TASK DIRECTIONS ▸ Your copy should match the listing word for word, apart from the pictures, which are left out.

DATA FOR PROCESSING ▸

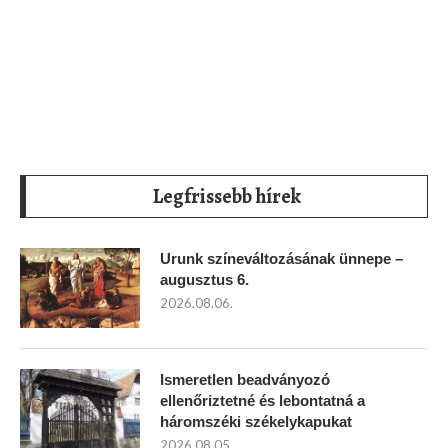
Legfrissebb hírek
Urunk színeváltozásának ünnepe –
augusztus 6.
2026.08.06.
Ismeretlen beadványozó
ellenőriztetné és lebontatná a
háromszéki székelykapukat
2026.08.05.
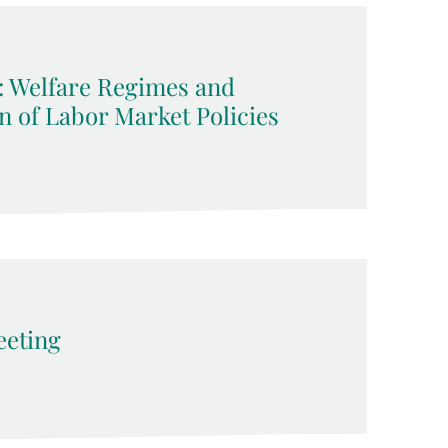
z: Welfare Regimes and
on of Labor Market Policies
eeting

WRITTEN RESPONSE ▸
Legfrissebb hírek
Urunk színeváltozásának ünnepe –
augusztus 6.
2026.08.06.
Ismeretlen beadványozó
ellenőriztetné és lebontatná a
háromszéki székelykapukat
2026.08.05.
z: Welfare Regimes and
on of Labor Market Policies
eeting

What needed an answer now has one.